Limitations not stated. [Reviewer Perspective]

• Cost-per-correct-answer is rarely normalised; readers should derive their own figure from published per-token prices and per-task token counts.
• The o3 production-vs-announcement gap (TechCrunch reporting, April 2025) is a reproducibility concern.
• Generalisation beyond verifier-rich domains is asserted but not demonstrated.

Technical root causes.

• Faithfulness gap: outcome reward provides no incentive for the trace to be informative about the actual decision process, only for the trace to be followed by a correct answer.
• Cost: reasoning tokens are billed on the output side and serial generation puts them on the latency critical path.
• Hidden CoT: a deliberate policy choice on OpenAI’s side; an irreducible aspect of the product for that vendor.

Open problems.

• Process-reward critics that scale to frontier-LLM training.
• Reasoning over open-ended tasks without programmatic verifiers.
• Reasoning faithfulness as a first-class training objective.
• Reasoning over long-horizon agentic tasks with multi-tool workflows.

What a follow-up would need. [Analysis] The most-critical limitation is faithfulness; a follow-up that demonstrably trains the trace to be faithful (not just useful) would change the safety story materially. The Anthropic study ^{6 7} is the start of this thread but not the resolution.

How this article reads at three depths

For the curious high-school reader. A new type of AI model called a “reasoning model” works by writing out its thinking before answering, similar to how showing your work helps on a math test. Two big examples are OpenAI’s o1 and Anthropic’s Claude Extended Thinking, both launched in 2024–2025. They are dramatically better at hard problems like math olympiads but slower and more expensive, and the AI’s own “thinking” does not always reflect what it actually used to decide.

For the working developer or ML engineer. Reasoning models couple post-training reinforcement learning on verifier-checked tasks (math, code, formal logic) with an inference-time “thinking budget” you can tune per request. OpenAI’s o1 family hides the reasoning trace and exposes a coarse reasoning_effort bucket; Anthropic’s Claude 3.7 Sonnet exposes the trace and a numeric token budget up to 64–128K tokens. Plan for 5–20$\times$ the output tokens of a chat model and use them where a verifier-shaped problem actually needs them. Skip them for routine generation. Self-consistency-style scaffolding still pays off when you can afford $N$ parallel calls. Hidden-vs-visible CoT is the architectural fork that decides what application patterns you can build on top.
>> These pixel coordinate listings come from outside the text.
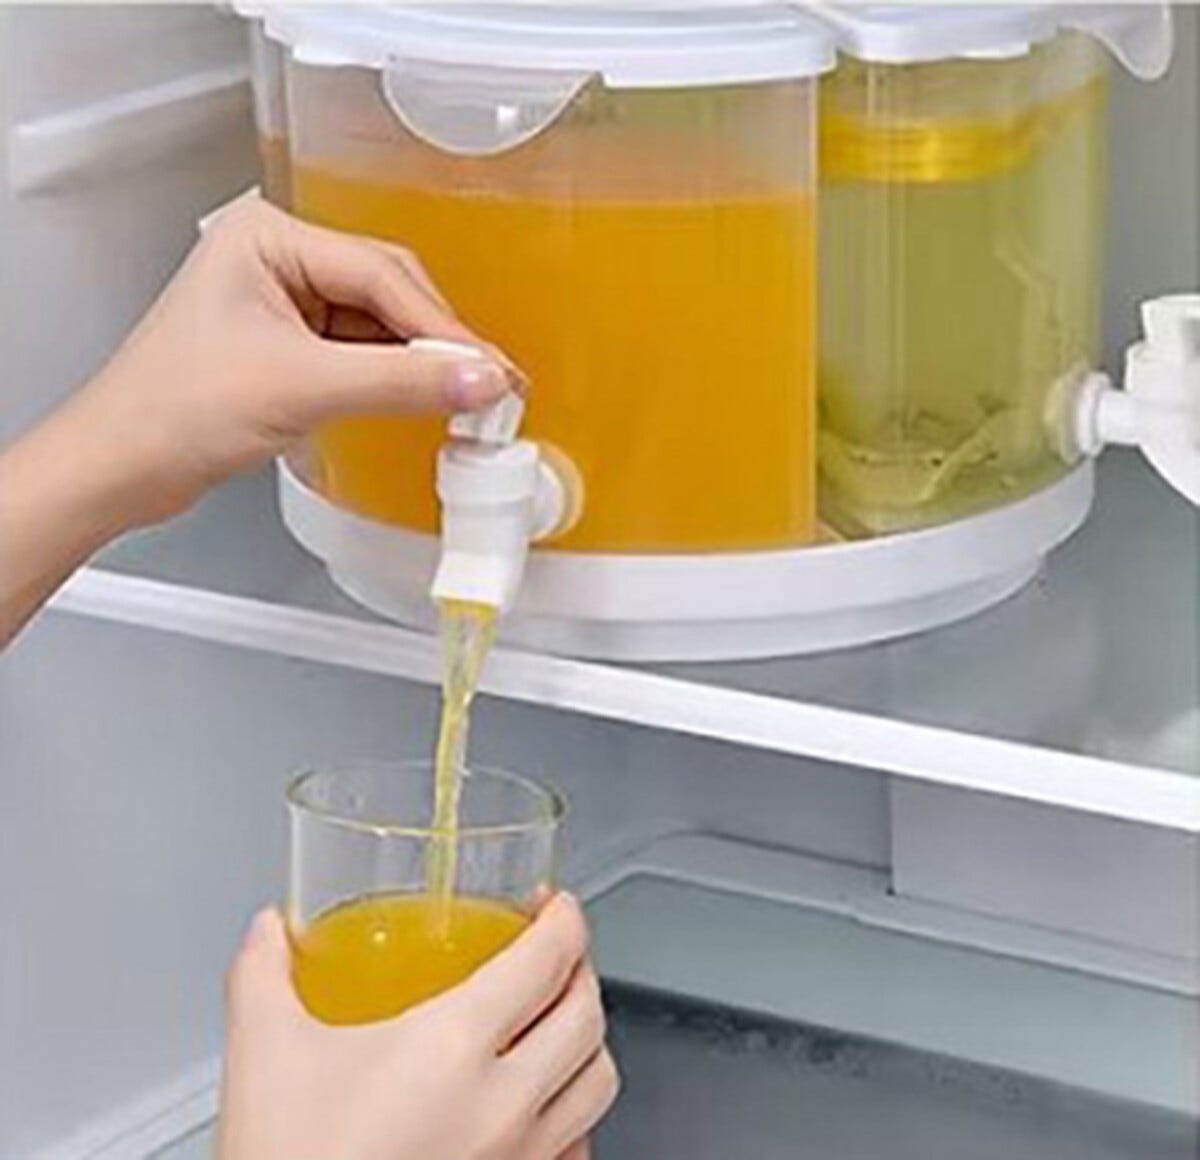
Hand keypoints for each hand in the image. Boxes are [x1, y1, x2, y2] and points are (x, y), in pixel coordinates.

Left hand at [0, 195, 522, 642]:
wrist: (120, 468)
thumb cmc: (172, 411)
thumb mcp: (302, 389)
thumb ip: (400, 382)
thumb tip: (481, 379)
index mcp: (268, 238)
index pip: (380, 275)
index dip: (441, 326)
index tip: (491, 368)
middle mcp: (277, 261)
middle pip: (387, 292)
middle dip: (437, 341)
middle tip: (489, 385)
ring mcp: (284, 305)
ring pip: (379, 326)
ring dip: (420, 362)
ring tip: (467, 399)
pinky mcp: (289, 348)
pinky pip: (361, 355)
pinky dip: (394, 379)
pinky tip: (423, 400)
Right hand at [217, 894, 619, 1159]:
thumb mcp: (262, 1055)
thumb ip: (264, 975)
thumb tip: (269, 931)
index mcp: (451, 1047)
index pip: (545, 961)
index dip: (562, 919)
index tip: (553, 904)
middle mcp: (501, 1104)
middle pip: (586, 1014)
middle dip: (580, 968)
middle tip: (555, 949)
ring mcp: (516, 1159)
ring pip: (597, 1082)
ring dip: (588, 1039)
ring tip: (557, 1018)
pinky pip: (577, 1145)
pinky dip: (573, 1112)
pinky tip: (542, 1103)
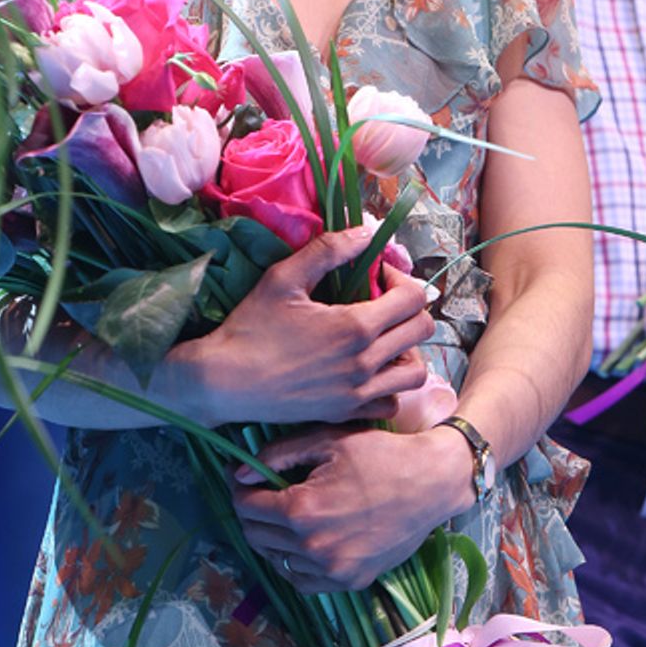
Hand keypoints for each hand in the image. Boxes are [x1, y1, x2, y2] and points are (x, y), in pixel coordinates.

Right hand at [188, 227, 434, 426]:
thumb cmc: (250, 326)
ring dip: (407, 350)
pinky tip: (369, 371)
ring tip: (382, 337)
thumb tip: (366, 232)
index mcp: (355, 326)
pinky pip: (391, 403)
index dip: (402, 278)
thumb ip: (328, 250)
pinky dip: (390, 386)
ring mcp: (357, 393)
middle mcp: (364, 363)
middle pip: (422, 330)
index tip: (377, 276)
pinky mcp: (344, 414)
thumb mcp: (283, 277)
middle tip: (382, 301)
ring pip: (415, 372)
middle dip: (409, 308)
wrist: (223, 382)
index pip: (414, 298)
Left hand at [231, 423, 474, 592]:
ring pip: (276, 559)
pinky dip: (295, 563)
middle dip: (251, 512)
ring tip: (285, 515)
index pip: (246, 506)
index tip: (243, 478)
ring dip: (272, 537)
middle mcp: (312, 545)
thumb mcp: (328, 440)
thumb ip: (277, 454)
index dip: (240, 489)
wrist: (431, 483)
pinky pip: (303, 581)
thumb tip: (238, 472)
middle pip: (255, 535)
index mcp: (302, 509)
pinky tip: (304, 541)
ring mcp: (332, 569)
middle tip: (262, 494)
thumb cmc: (380, 454)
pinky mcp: (350, 581)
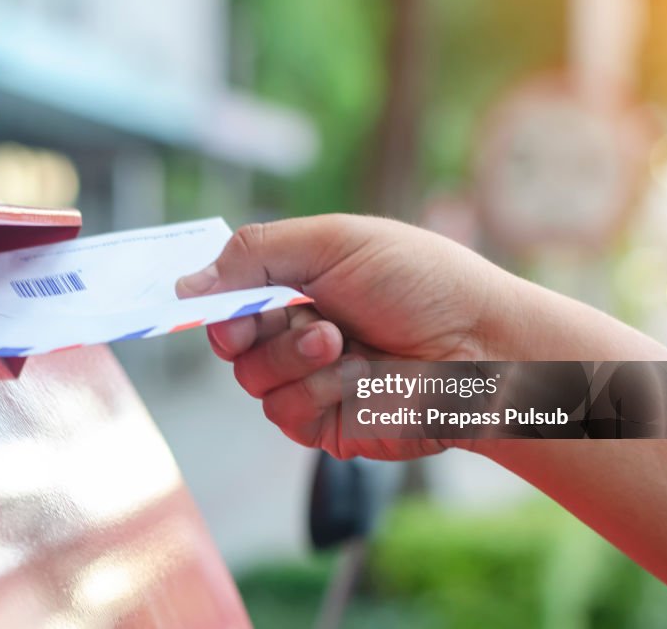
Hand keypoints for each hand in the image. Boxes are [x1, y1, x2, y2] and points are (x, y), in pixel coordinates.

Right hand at [175, 214, 521, 459]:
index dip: (213, 299)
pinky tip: (361, 375)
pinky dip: (317, 390)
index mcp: (300, 284)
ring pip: (251, 379)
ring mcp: (310, 380)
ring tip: (340, 340)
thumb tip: (186, 283)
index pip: (230, 294)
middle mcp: (298, 333)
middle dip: (252, 329)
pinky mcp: (326, 424)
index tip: (203, 299)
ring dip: (294, 357)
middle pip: (229, 340)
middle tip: (293, 316)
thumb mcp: (335, 242)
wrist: (480, 346)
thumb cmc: (421, 282)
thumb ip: (256, 254)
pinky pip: (283, 412)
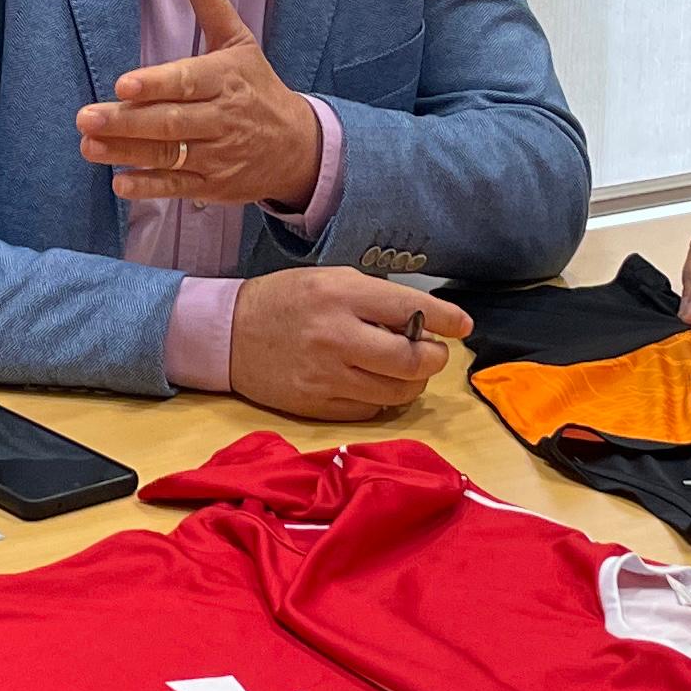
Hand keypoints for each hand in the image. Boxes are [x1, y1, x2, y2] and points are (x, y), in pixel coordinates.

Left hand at [76, 0, 322, 210]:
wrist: (297, 147)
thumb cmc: (257, 88)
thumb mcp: (240, 42)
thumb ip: (210, 4)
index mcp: (226, 79)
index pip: (188, 82)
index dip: (156, 85)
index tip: (122, 84)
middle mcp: (222, 119)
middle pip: (171, 122)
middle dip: (126, 121)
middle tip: (85, 118)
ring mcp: (217, 155)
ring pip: (168, 155)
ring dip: (127, 152)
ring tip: (88, 146)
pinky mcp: (213, 185)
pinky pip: (177, 186)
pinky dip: (149, 186)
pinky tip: (119, 181)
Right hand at [231, 267, 467, 420]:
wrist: (228, 335)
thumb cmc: (285, 301)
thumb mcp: (330, 281)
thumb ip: (375, 299)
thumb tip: (421, 323)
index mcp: (340, 296)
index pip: (410, 310)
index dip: (445, 319)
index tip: (462, 325)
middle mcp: (335, 337)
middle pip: (411, 360)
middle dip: (433, 357)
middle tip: (431, 351)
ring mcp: (326, 376)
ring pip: (396, 391)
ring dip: (412, 381)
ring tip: (403, 368)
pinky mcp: (317, 405)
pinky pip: (370, 410)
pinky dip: (382, 398)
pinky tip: (372, 382)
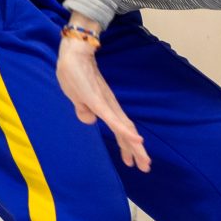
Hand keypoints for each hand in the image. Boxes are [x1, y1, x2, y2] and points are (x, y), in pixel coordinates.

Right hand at [55, 25, 149, 171]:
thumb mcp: (77, 98)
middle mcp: (110, 107)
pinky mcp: (99, 101)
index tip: (134, 162)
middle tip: (146, 167)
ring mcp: (106, 104)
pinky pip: (113, 120)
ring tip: (145, 162)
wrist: (74, 53)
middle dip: (136, 152)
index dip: (127, 146)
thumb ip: (84, 109)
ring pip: (124, 129)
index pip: (119, 130)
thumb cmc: (74, 73)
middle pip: (126, 132)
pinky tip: (136, 141)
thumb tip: (90, 121)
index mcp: (105, 108)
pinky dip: (125, 132)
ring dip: (135, 147)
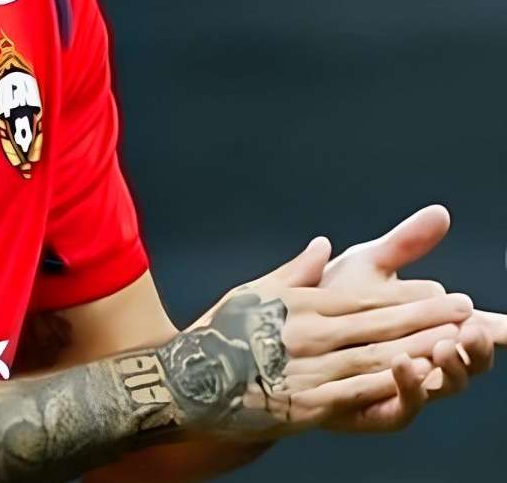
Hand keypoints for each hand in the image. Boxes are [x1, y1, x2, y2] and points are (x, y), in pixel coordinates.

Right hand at [184, 239, 472, 441]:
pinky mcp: (305, 406)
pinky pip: (356, 396)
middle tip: (466, 309)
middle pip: (378, 325)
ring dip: (418, 349)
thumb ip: (295, 271)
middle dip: (426, 317)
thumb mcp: (252, 291)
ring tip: (455, 343)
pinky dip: (389, 387)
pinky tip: (416, 381)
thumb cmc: (218, 333)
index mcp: (298, 305)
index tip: (443, 293)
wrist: (184, 382)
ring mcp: (308, 371)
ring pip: (375, 358)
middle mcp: (307, 335)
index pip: (364, 298)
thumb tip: (322, 244)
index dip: (408, 296)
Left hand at [320, 205, 503, 429]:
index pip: (475, 327)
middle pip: (470, 361)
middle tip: (470, 328)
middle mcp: (425, 359)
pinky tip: (402, 363)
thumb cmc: (327, 297)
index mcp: (428, 325)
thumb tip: (441, 213)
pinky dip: (409, 387)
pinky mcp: (377, 409)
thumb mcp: (368, 265)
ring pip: (444, 385)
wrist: (279, 337)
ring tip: (443, 343)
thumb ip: (405, 243)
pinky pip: (403, 407)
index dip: (498, 328)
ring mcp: (404, 387)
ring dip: (450, 366)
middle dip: (477, 347)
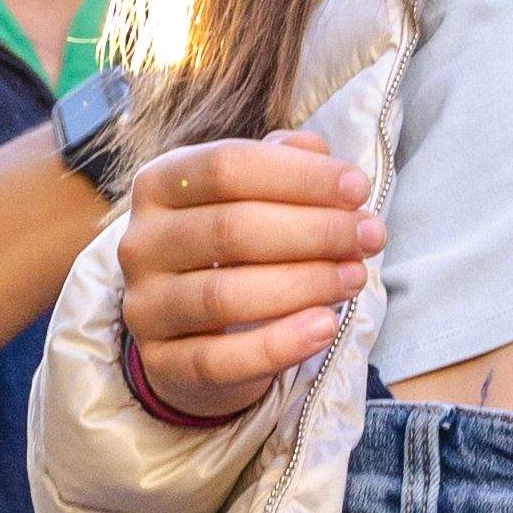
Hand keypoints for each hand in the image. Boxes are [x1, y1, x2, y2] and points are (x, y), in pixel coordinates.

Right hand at [117, 129, 378, 416]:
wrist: (199, 330)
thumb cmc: (238, 247)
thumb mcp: (255, 194)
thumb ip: (283, 164)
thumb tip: (316, 149)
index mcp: (160, 184)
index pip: (226, 166)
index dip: (300, 176)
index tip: (358, 188)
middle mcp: (141, 243)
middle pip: (231, 229)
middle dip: (316, 231)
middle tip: (371, 236)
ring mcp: (145, 306)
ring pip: (224, 295)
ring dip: (305, 284)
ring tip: (356, 277)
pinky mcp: (162, 363)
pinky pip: (219, 360)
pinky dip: (279, 344)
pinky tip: (325, 326)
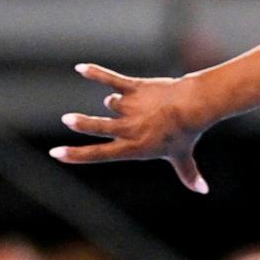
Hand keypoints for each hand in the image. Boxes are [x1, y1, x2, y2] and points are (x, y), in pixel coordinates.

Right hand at [52, 63, 212, 192]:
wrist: (195, 106)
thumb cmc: (187, 133)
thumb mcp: (182, 157)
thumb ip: (188, 175)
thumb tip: (204, 191)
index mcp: (134, 148)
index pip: (100, 154)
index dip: (76, 155)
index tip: (56, 153)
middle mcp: (129, 128)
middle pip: (97, 127)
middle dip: (81, 123)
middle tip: (67, 119)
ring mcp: (131, 107)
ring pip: (112, 102)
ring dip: (116, 102)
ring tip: (136, 105)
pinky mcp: (135, 88)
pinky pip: (112, 79)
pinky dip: (97, 73)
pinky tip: (81, 68)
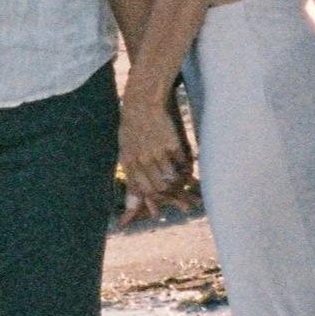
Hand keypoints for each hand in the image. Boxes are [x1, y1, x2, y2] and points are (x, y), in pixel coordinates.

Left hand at [119, 87, 187, 220]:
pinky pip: (181, 164)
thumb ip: (131, 175)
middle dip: (171, 198)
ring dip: (180, 187)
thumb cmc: (132, 128)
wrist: (142, 104)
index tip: (159, 211)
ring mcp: (158, 152)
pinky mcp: (171, 143)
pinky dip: (186, 171)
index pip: (143, 189)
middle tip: (182, 204)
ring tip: (187, 190)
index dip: (152, 202)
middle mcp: (143, 159)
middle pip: (158, 187)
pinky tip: (189, 173)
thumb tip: (132, 200)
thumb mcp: (126, 151)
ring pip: (171, 178)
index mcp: (130, 162)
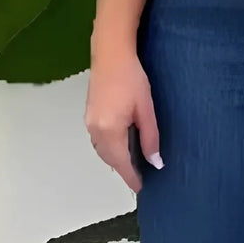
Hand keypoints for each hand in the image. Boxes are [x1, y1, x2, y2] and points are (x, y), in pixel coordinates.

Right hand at [85, 48, 162, 193]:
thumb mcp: (146, 110)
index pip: (121, 162)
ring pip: (102, 150)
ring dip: (115, 159)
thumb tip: (155, 162)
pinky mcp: (89, 115)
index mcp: (110, 130)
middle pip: (109, 159)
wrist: (111, 55)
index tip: (141, 188)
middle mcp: (95, 130)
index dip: (131, 177)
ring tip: (133, 164)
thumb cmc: (132, 79)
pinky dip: (109, 149)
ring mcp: (89, 122)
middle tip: (140, 177)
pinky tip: (121, 146)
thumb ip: (150, 138)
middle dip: (123, 169)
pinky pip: (98, 140)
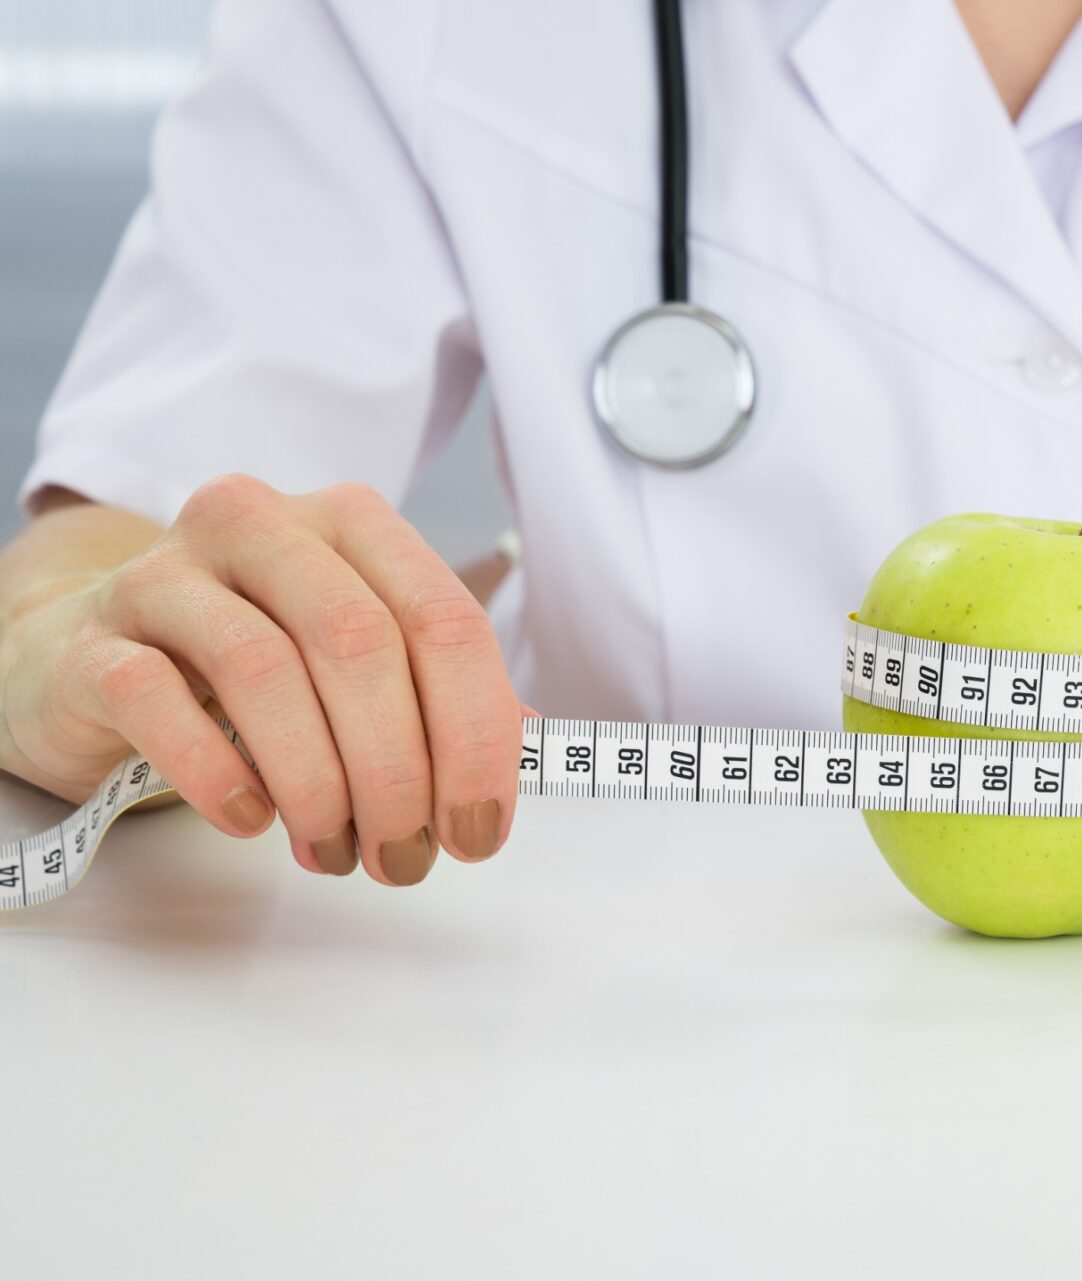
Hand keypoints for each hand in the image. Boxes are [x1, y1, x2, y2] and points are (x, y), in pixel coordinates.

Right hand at [0, 475, 522, 884]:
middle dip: (399, 771)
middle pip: (360, 643)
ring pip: (264, 670)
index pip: (446, 620)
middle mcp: (262, 527)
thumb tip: (536, 752)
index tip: (479, 829)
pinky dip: (217, 772)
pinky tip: (253, 819)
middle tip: (405, 857)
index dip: (477, 735)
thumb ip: (442, 693)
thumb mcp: (358, 663)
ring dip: (318, 784)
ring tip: (333, 852)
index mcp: (352, 523)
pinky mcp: (93, 640)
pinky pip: (159, 699)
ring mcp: (167, 575)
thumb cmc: (252, 666)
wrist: (93, 657)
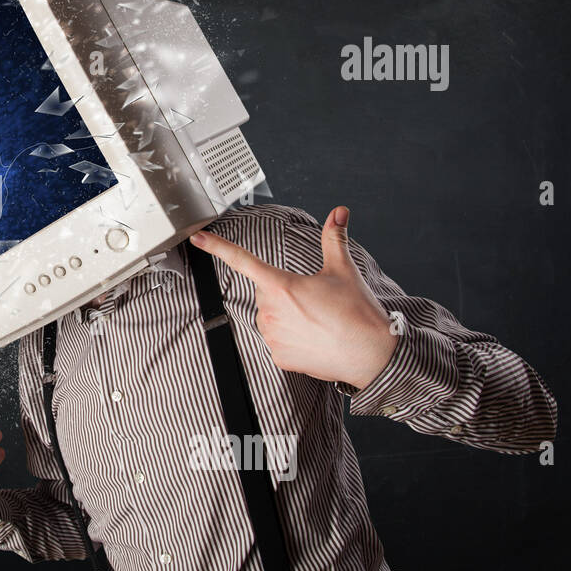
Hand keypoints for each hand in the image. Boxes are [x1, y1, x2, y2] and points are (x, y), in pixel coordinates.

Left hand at [188, 206, 397, 390]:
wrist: (372, 355)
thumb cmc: (358, 314)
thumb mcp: (344, 270)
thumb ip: (334, 238)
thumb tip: (338, 213)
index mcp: (282, 286)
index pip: (243, 260)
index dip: (217, 247)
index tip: (198, 239)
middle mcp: (271, 312)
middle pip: (266, 292)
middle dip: (284, 291)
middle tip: (313, 298)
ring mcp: (273, 337)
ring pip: (270, 317)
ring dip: (287, 315)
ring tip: (317, 320)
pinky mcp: (279, 357)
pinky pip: (278, 340)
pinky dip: (292, 337)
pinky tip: (313, 337)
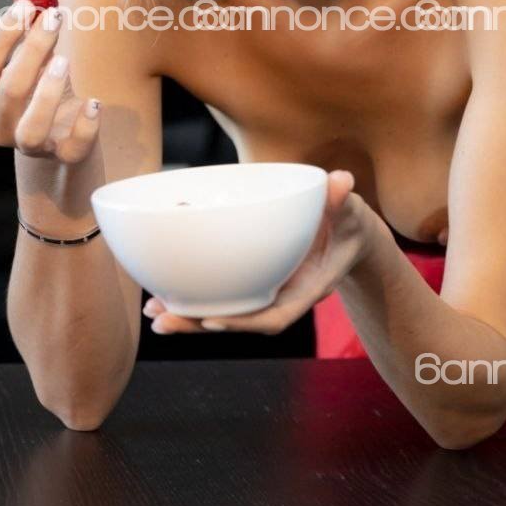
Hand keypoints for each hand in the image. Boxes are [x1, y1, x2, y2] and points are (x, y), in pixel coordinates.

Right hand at [0, 0, 100, 163]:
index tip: (26, 5)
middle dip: (31, 51)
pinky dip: (85, 125)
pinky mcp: (63, 156)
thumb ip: (32, 31)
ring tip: (65, 60)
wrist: (60, 132)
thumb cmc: (40, 86)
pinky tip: (94, 101)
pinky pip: (73, 148)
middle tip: (54, 18)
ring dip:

For the ML researcher. The novelty is not the RL recipe (DeepSeek-R1 and s1 replicate the paradigm with substantially less compute) but the demonstrated benchmark frontier on verifier-rich tasks that the GPT-4o-class chat models could not unlock at any prompt cost. The disclosure surface is thin: no training-data composition, no RL algorithm name, no compute budget, no ablations beyond budget and sample-count scaling. The most-load-bearing assumption is that the verifier exists and is tight; this defines the paradigm’s coverage. The strongest objection is the faithfulness gap that Anthropic’s own April 2025 study ^{6 7} documents: only ~25% of the time does the trace acknowledge influences that the experimenters confirm the model used. A follow-up paper that trains for trace faithfulness as a first-class objective, or that extends the verifier-reward signal to non-verifiable domains, would change the paradigm’s reach materially.